Over the winter break I was travelling in the UK and I came across this little book called “Introducing Statistics: A Graphic Guide” by Ellen Magnello and Borin Van Loon at the gift shop in the Tate Modern museum in London. The book is published in 2009, and Significance magazine already reviewed it here, so I won’t repeat their comments. I hadn’t heard about the book before, so I picked it up, along with a copy of Introducing Post-Modernism (they were 2 for £10, I had to get two, obviously).

I think the book would be more appropriately named “an illustrated guide”, since the images are mostly illustrations of statisticians with speech bubbles instead of graphics that help visualize the concepts being discussed. The most unexpected are the images of the author herself. The first time I came across one of those I was thinking “who is this lady in the pant-suit standing next to Karl Pearson?”. Needless to say, the illustrations sometimes distract from the text, but they’re fun and nicely drawn.

The book does a very good job of describing the differences between vital statistics and mathematical statistics, and what the terms “statistic” and “variability” mean. Therefore, while the audience of the book is not clear, it could be a perfect gift for parents of statisticians who still don’t quite understand what their offspring do. Or really anyone who is interested in statistics, but has no real formal experience with it.

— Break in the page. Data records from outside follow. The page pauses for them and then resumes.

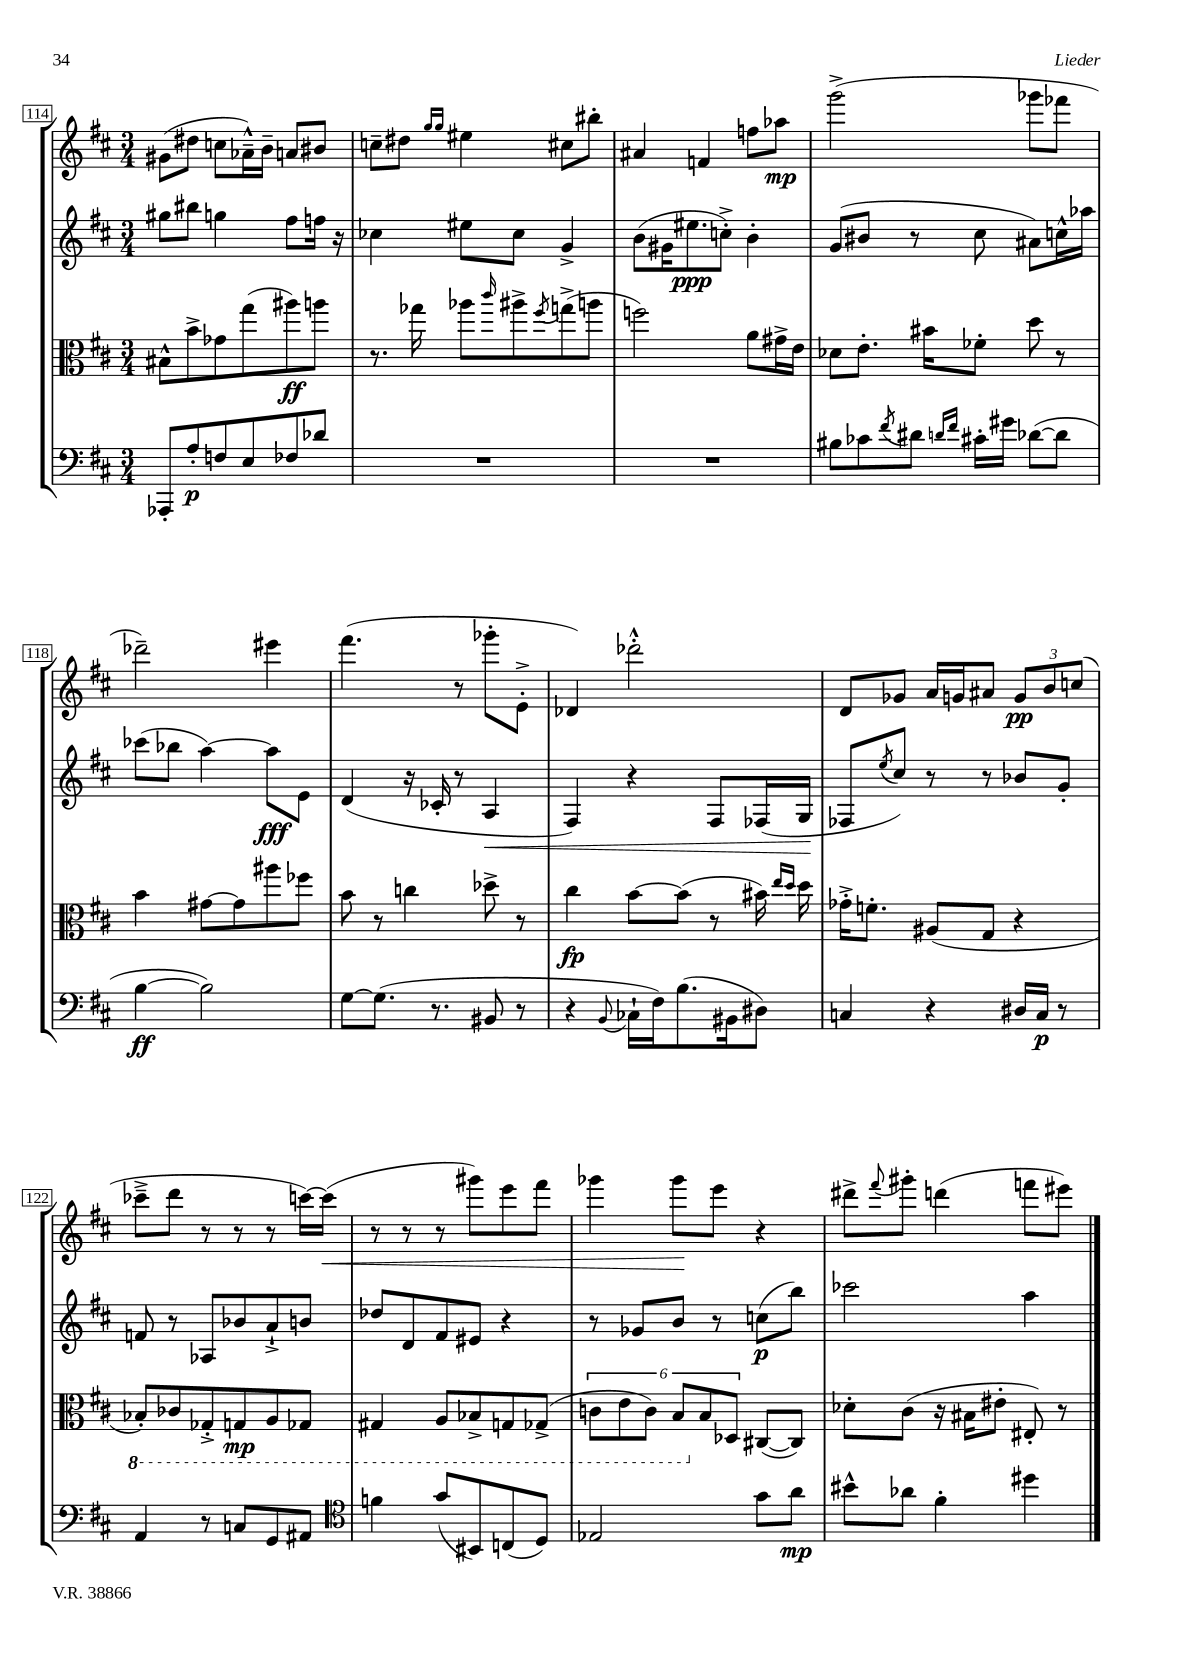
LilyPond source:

<<
\new StaffGroup <<
\new Staff = "s0" {
    \clef treble \key d \major \numericTimeSignature \time 3/4
    gis'8( dis''8 c''8 aes'16---^) b'16-- a'8 bis'8 |
    c''8-- dis''8 \grace { g''16 g''16 } eis''4 cis''8 bis''8-. |
    ais'4 f'4 f''8 aes''8\mp |
    g'''2->( ges'''8 fes'''8 |
    des'''2--) eis'''4 |
    fis'''4.( r8 ges'''8-. e'8-.-> |
    des'4) des'''2-.-^ |
    d'8 ges'8 a'16 g'16 ais'8 \tuplet 3/2 { g'8\pp b'8 c''8( } |
    ces'''8---> d'''8 r8 r8 r8 c'''16~) c'''16\<( |
    r8 r8 r8 gis'''8) e'''8 fis'''8 |
    ges'''4 ges'''8\! e'''8 r4 |
    dis'''8-> \appoggiatura { fis'''8 } gis'''8-. d'''4( f'''8 eis'''8) \bar "|." |
}
\new Staff = "s1" {
    \clef treble \key d \major \numericTimeSignature \time 3/4
    gis''8 bis''8 g''4 fis''8 f''16 r16 |
    ces''4 eis''8 ces''8 g'4-> |
    b'8( gis'16 eis''8.\ppp c''8-.->) b'4-. |
    g'8( bis'8 r8 cis''8 ais'8) c''16-^ aes''16 |
    ces'''8( bes''8 a''4~) a''8\fff e'8 |
    d'4( r16 ces'16-. r8 a4\< |
    fis4) r4 fis8 fes16( g16\! |
    fes8 \acciaccatura { e''8 } cis''8) r8 r8 bes'8 g'8-. |
    f'8 r8 aes8 bes'8 a'8-!-> b'8 |
    des''8 d'8 fis'8 eis'8 r4 |
    r8 ges'8 b'8 r8 c''8\p( b''8) |
    ces'''2 a''4 \bar "|." |
}
\new Staff = "s2" {
    \clef alto \key d \major \numericTimeSignature \time 3/4
    bis8-^ b'8-> ges'8 g''8( ais''8\ff) a''8 |
    r8. ges''16 aes''8 \grace { cis'''16 } ais''8-> \acciaccatura { fis''8 } g''8->( a''8 |
    f''2) a'8 gis'16-> e'16 |
    des'8 e'8.-. bis'16 fes'8-. d''8 r8 |
    b'4 gis'8~ gis'8 ais''8 fes''8 |
    b'8 r8 c''4 des''8-> r8 |
    cis''4\fp b'8~ b'8( r8 bis'16) \grace { e''16 d''16 } d''16 |
    ges'16-.-> f'8.-. ais8( g8 r4 |
    \ottava #-1 bes,8-.) ces8 ges,8-.-> g,8\mp a,8 ges,8 |
    gis,4 a,8 bes,8-> g,8 ges,8->( |
    \tuplet 6/4 { c8 e8 c8) b,8 \ottava #0 b8 des8 } cis8~( cis8) |
    des'8-. cis'8( r16 bis16 eis'8-. eis8-.) r8 \bar "|." |
}
\new Staff = "s3" {
    \clef bass \key d \major \numericTimeSignature \time 3/4
    aes,,8-. a8-.\p f8 e8 fes8 des'8 |
    R2. |
    R2. |
    bis8 ces'8 \acciaccatura { fis'8 } dis'8 \grace { d'16 fis'16 } cis'16-. gis'16 des'8~( des'8 |
    b4~\ff b2) |
    g8~ g8.( r8. bis,8 r8 |
    r4 \appoggiatura { b,8 } ces16-! fis16) b8.( bis,16 dis8) |
    c4 r4 dis16 c16\p r8 |
    a,4 r8 c8 g,8 ais,8 |
    \clef tenor f'4 g'8( bis,8) c8( d8) |
    ees2 g'8 a'8\mp |
    bis'8-^ aes'8 fis'4-. dis''4 \bar "|." |
}
>>
>>
\layout { \context { \Score currentBarNumber = #114 \override BarNumber.stencil = #(make-stencil-boxer 0.1 0.3 ly:text-interface::print) } }
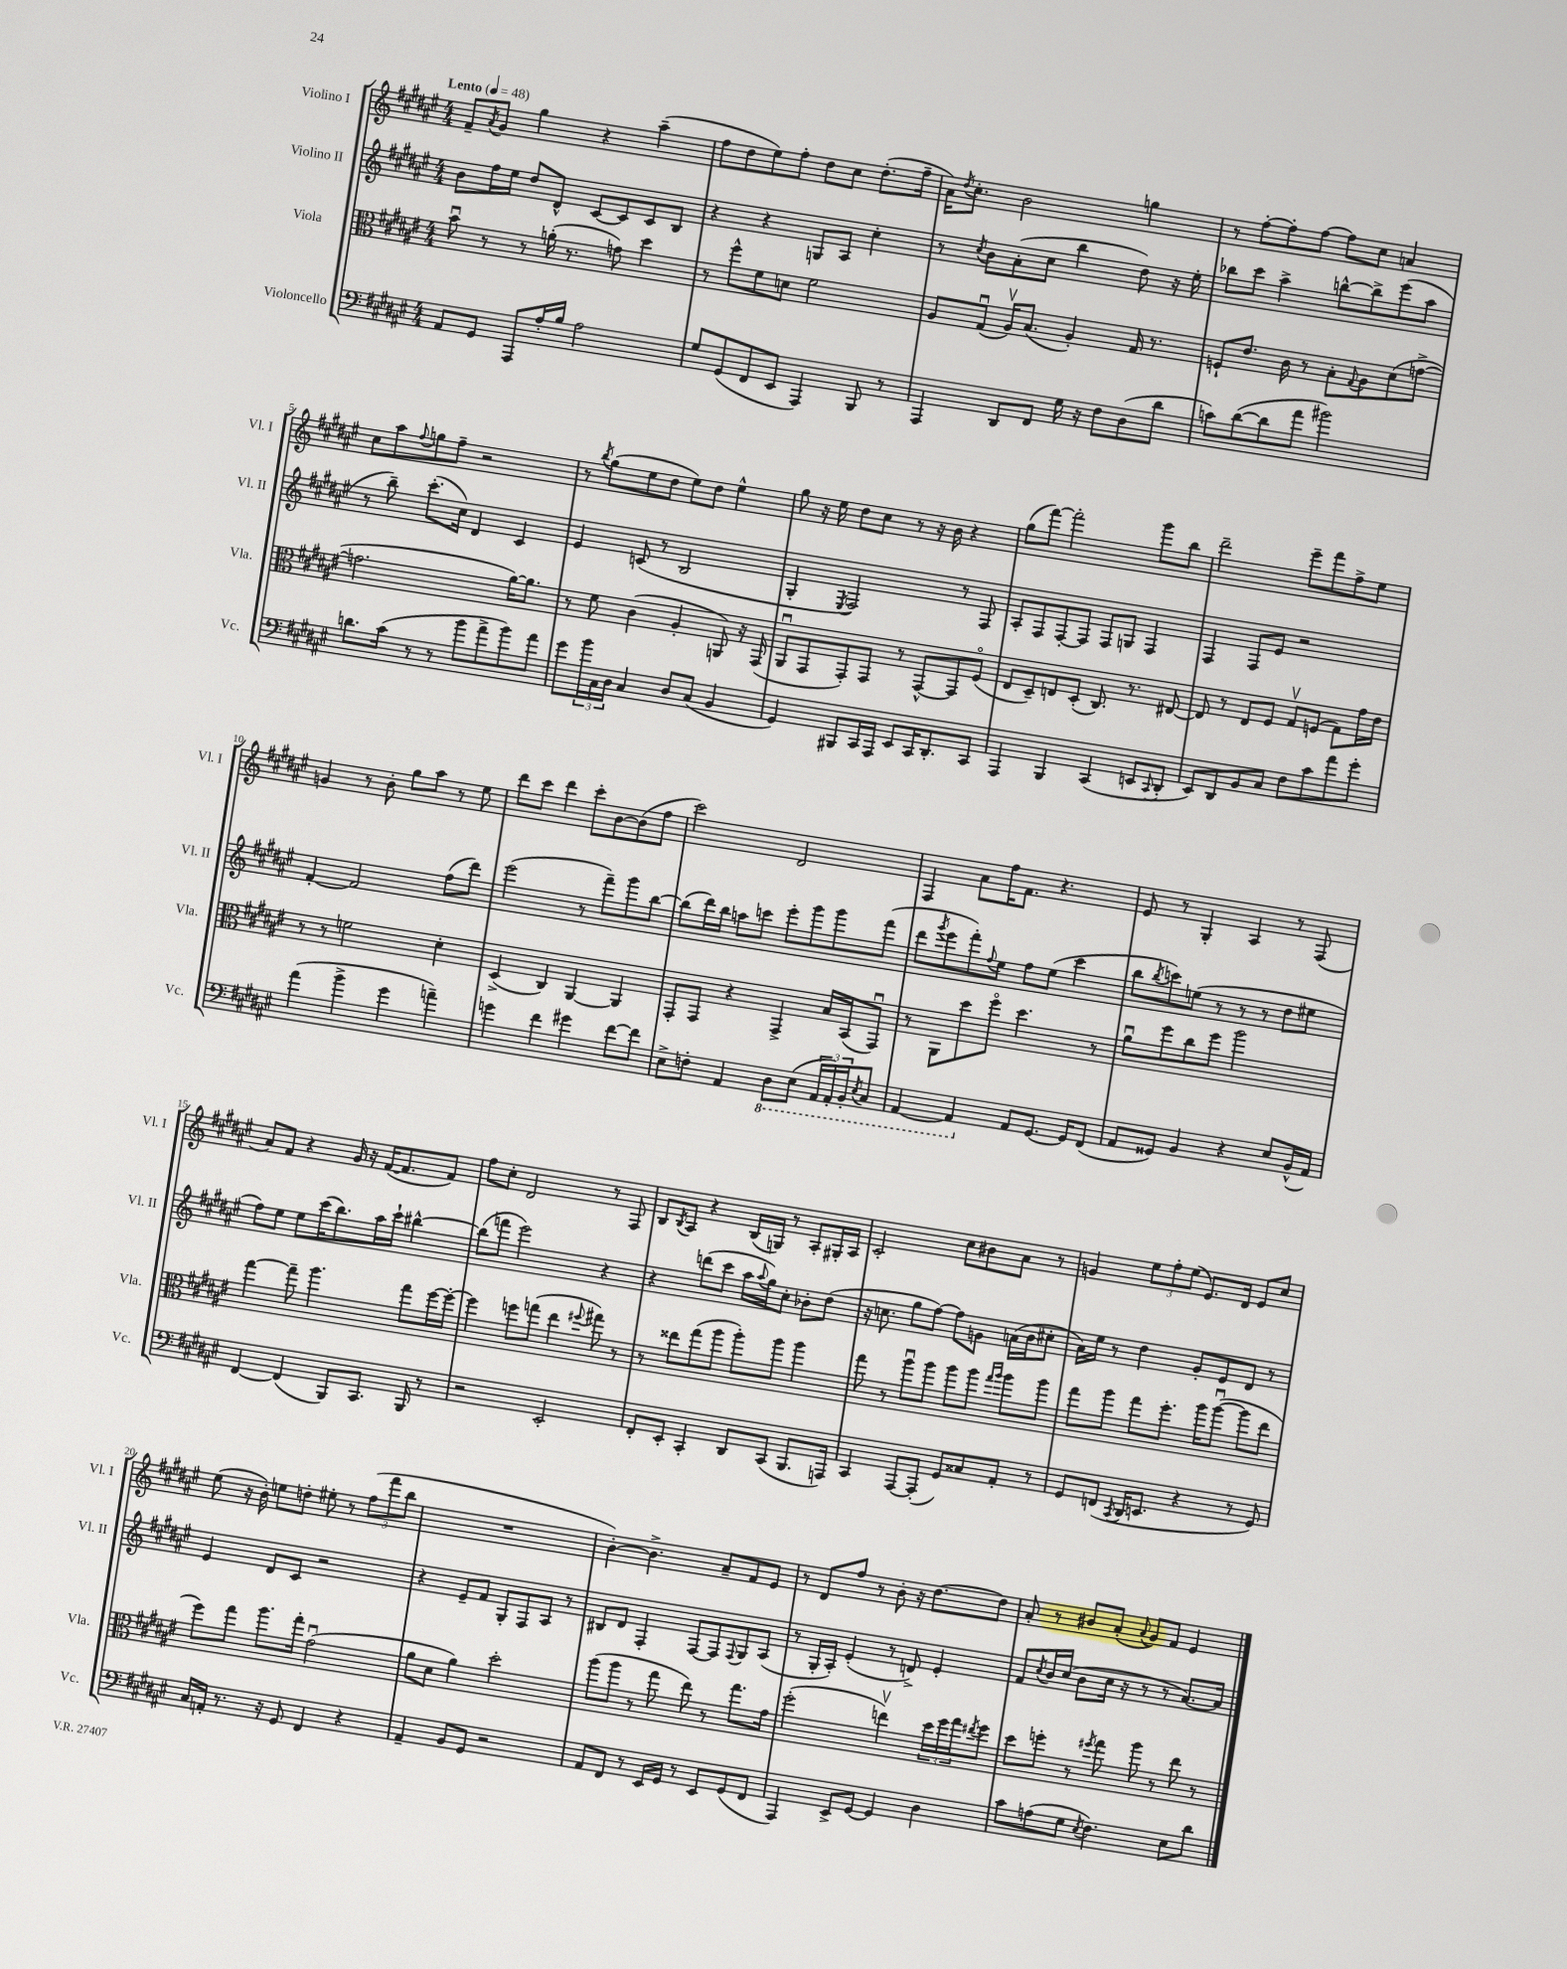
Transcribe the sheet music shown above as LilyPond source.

<<
\new StaffGroup <<
\new Staff = "s0" \with { instrumentName = "Violino I" shortInstrumentName = "Vl. I" } {
    \clef treble \key fis \major \numericTimeSignature \time 4/4 \tempo "Lento" 4 = 48
    fis'8-- \acciaccatura { ais'8 } gis'8 gis''4 r4 ais''4--( |
    fis''8 dis''8 eis''8) fis''8-. dis''8 cis''8 dis''8.-.( fis''16-- |
    ais'16) \acciaccatura { dis''8 } cis''8.-. b'2 g''4 |
    r8 fis''8~-. fis''8-. fis''8~ fis''8 cis''8 a'4 |
    cis''8 ais''8 \appoggiatura { fis''8 } g''8 fis''8-- r2 |
    r8 \acciaccatura { b''8 } gis''8( eis''8 dis''8 eis''8) dis''8 eis''4-^ |
    gis''8 r16 eis''16 dis''8 cis''8 r8 r16 b'16 r4 |
    gis''8( fis'''8~) fis'''2-. gis'''8 b''8 |
    dis'''2-- eis'''8-- fis'''8 fis''8-> eis''8 |
    g'4 r8 b'8-. gis''8 ais''8 r8 eis''8 |
    dis'''8 cis'''8 dis'''4 cis'''8-. b'8~ b'8( fis''8 |
    cis'''2) dis'2 |
    fis4 ais'8 fis''16 fis'8. r4. |
    eis'8 r8 gis4-. ais4 r8 fis8( |
    ais'8) fis'8 r4 gis'16 r16 fis'16~( fis'8. fis'8) |
    fis''8 cis''8-. dis'2 r8 fis8 |
    b8 \acciaccatura { b8 } ais8 r4 b16( g16) r8 ais8-. gis16-. ais16 |
    cis'2-. cis''8 bis'8 ais'8 r8 |
    g'4 \tuplet 3/2 { eis''8 fis''8-. eis''8( } eis'8.) dis'16 eis'8 cis''8 |
    eis''8( r16 b'16-.) e''8 d''8-. eis''8-. r8 \tuplet 3/2 { fis''8( fis'''8 b''8 } |
    R1 |
    b'4~-.) b'4.-> ais'8-- fis'8 eis'8 |
    r8 dis'8 fis''8 r8 b'8-. r16 dis''8.~ dis''8 |
    ais'8-. r8 bis'8 ais'8-.( \appoggiatura { ais'8 } gis'8) fis'8 eis'4 \bar "|." |
}
\new Staff = "s1" \with { instrumentName = "Violino II" shortInstrumentName = "Vl. II" } {
    \clef treble \key fis \major \numericTimeSignature \time 4/4
    b'8 fis''16 eis''16 dis''8 dis'8-^ cis'8~ cis'8 cis'8 b8 |
    r4 r4 g8 ais8 cis''4-. |
    r8 \acciaccatura { cis''8 } b'8 ais'8-.( cis''8 b''4 dis''8) r16 eis''16-. |
    bes''8 cis'''8 ais''4-> b''8~-^ b''8-> eis'''8( ais''8 |
    r8 b''8--) cis'''8.-.( cis''16) dis'4 cis'4 |
    eis'4 c'8( r8 b2 |
    gis4-. \acciaccatura { eis8 } fis2) r8 fis8 |
    ais8-. fis8 fis8~-. fis8 fis8 g8 fis4 |
    fis4 fis8 eis'8 r2 |
    fis'4~-. fis'2 fis''8( dis'''8) |
    eis'''2( r8 fis'''8--) gis'''8 b''8~ |
    b''8( dis'''16) b''16 a''8 c'''8 eis'''8-. gis'''8 gis'''8 fis'''8( |
    dis'''8 \acciaccatura { gis'''8 } eis'''8 fis'''8-.) \appoggiatura { fis''8 } eis''8 fis''8 eis''8( cis'''4 |
    b''8 \acciaccatura { b''8 } c'''8) e''8( r8 r8 r8 dis''8 eis''8 |
    fis''8) eis''8 eis''8 cis'''16( b''8.) ais''16 cis'''16-! bis''4~-^ |
    bis''8( f'''8 eis'''2) r4 |
    r4 d'''8( cis'''8 ais''16 \appoggiatura { ais''8 } gis''16) cis''8-. bes'8-. dis''8( |
    r16 c''8. gis''8 fis''8~) fis''8 g'8 a'16( b'16 cis''8-. |
    ais'16) eis''16 r8 dis''4 gis'8-. eis'8 dis'8 r8 |
    eis'4 dis'8 cis'8 r2 |
    r4 eis'8-- fis'8 gis8-. fis8 ais8 r8 |
    bis8 dis'8 fis4-. fis8~ fis8 \appoggiatura { fis8 } gis8 ais8( |
    r8 gis16-. ais16-.) eis'4-.( r8 d'8->) eis'4-. |
    fis'8 \acciaccatura { cis''8 } b'16 cis''16( b'8 cis''16 r16 r8 r8 ais'8.~) ais'16 \bar "|." |
}
\new Staff = "s2" \with { instrumentName = "Viola" shortInstrumentName = "Vla." } {
    \clef alto \key fis \major \numericTimeSignature \time 4/4
    b'8\downbow r8 r8 a'16-.( r8. g'8) dis''4 |
    r8 fis''8-^ fis'8 d'8 fis'2 |
    ais8 gis8\downbow( ais16\upbow) b8.( ais4-.) gis16 r8. |
    f8-! eis'8. cis'16 r8 b8-. \appoggiatura { gis8 } ais8 dis'8( g'8~-> |
    g'2. ais'16~) ais'8. |
    r8 fis'8 cis'4( ais4-. a,8) r16 gis,16( |
    ais,8\downbow gis,8 gis,8-.) gis,8 r8 gis,8~-^ gis,8 fis8\flageolet( |
    eis8 dis8--) e8 dis8-.( cis8.) r8. eis8~ |
    eis8 r8 eis8 fis8 gis8\upbow f8( gis8) gis'16 eis'16 |
    r8 r8 f'2 dis'4-. |
    dis4->( cis4) ais,4~ ais,4 |
    gis,8-. gis,8 r4 gis,4-> b16 b,16( gis,8\downbow) |
    r8 ais,8 dis''8 fis''8\flageolet dis''4. r8 |
    ais'8\downbow fis''8 cis''8 fis''8 ais''2 |
    gis''4~ gis''8-- ais''4. gis''8 fis''16~ fis''16~-. |
    fis''4 f''8 g''8( eis''4 \appoggiatura { fis''8 } gis''8) r8 |
    r8 eisis''8 gis''8( ais''8 ais''8-.) ais''8 ais''4 |
    gis''8 r8 ais''8\downbow ais''8 ais''8 ais''8 \grace { gis''16 ais''16 } ais''8 ais''8 |
    gis''8 ais''8 gis''8 fis''8.-. ais''16 ais''8~\downbow( ais''8 eis''8 |
    fis''8) gis''8 ais''8. gis''16-. gis'2\downbow( |
    ais'8 dis'8 ais'4) dis''2-. |
    ais''8( ais''8 r8 gis''8 eis''8) r8 gis''8. gis'16 |
    fis''2-.( e''4\upbow) \tuplet 3/2 { dis''16 fis''16 gis''16 } \acciaccatura { eis''8 } fis''8 |
    dis''8 f''8-. r8 \acciaccatura { fis''8 } gis''8 ais''8 r8 eis''8 r8 \bar "|." |
}
\new Staff = "s3" \with { instrumentName = "Violoncello" shortInstrumentName = "Vc." } {
    \clef bass \key fis \major \numericTimeSignature \time 4/4
    ais,8 gis,8 ais,,8 ais16-. b16 ais2 |
    gis8 gis,8( fis,8 eis,8 ais,,4) b,,8 r8 |
    ais,,4 dis,8 fis,8 gis16 r16 fis8 dis8( dis'8 |
    c'8) dis'8~( dis'8 ais'8 bis'2) |
    d'8. cis'16( r8 r8 b'8 ais'8-> b'8) ais'8 |
    gis'8 \tuplet 3/2 { b'16 cis16 dis16 } cis4 dis8 cis8( b,4 |
    gis,4) bis,,8 cis,16 ais,,16 eis,8 cis,16 dis,8.-. cis,8 |
    ais,,4 b,,4 cis,4( e,8 \appoggiatura { cis,8 } dis,8-. |
    eis,8) dis,8 b,8 cis8 fis8 cis'8 ais'8 gis'8-. |
    ais'4( b'4-> gis'4 a'4--) |
    g'4 fis'4 gis'4 fis'8~ fis'8 |
    eis8-> f8-. ais,4 \ottava #-1 dis,8 eis,8( \tuplet 3/2 { ais,,16 ais,,16-.) b,,16-. } \acciaccatura { eis,8 } cis,8 |
    ais,,4~ ais,,4 \ottava #0 ais,8 gis,8.~ gis,16 fis,8( |
    ais,8 gisis,8) b,4 r4 eis8 b,16-^( ais,16) |
    fis,4~ fis,4( b,,8) cis,8. b,,16 r8 |
    r2 eis,2-. |
    fis,8-. eis,8-. cis,4-. dis,8 cis,8( b,,8. a,,16) |
    cis,4 ais,,8~ ais,,8-.( gis,8) cisis8 ais,8-. r8 |
    gis,8 f,8( \acciaccatura { cis,8 } dis,16 e,8. r4 r8 gis,8) |
    cis16 a,16-. r8. r16 gis,8 fis,4 r4 |
    ais,4-- b,8 gis,8 r2 |
    ais,8 fis,8 r8 eis,16 gis,16 r8 eis,8 gis,8( fis,8 |
    ais,,4) eis,8-> gis,8~ gis,4 dis4 |
    cis'8 a8( gis8 \acciaccatura { eis8 } fis4.) eis8 dis'8 \bar "|." |
}
>>
>>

While the book tells the early history of statistics well, the introduction of statistical concepts follow a strange order. It is useful for gaining familiarity with some terminology and simple statistical distributions and tests, but it would be quite difficult to acquire a thorough understanding of these concepts from the book’s introduction. However, I’m guessing this is not the intent of the book, anyway.

The book is part of a series called Introducing Books, which contain about 80 graphical guides from Introducing Aesthetics to Marxism to Wittgenstein. The museum shop where I got the book carried only about 10 of these titles, and I was happy to see that Introducing Statistics was one of them.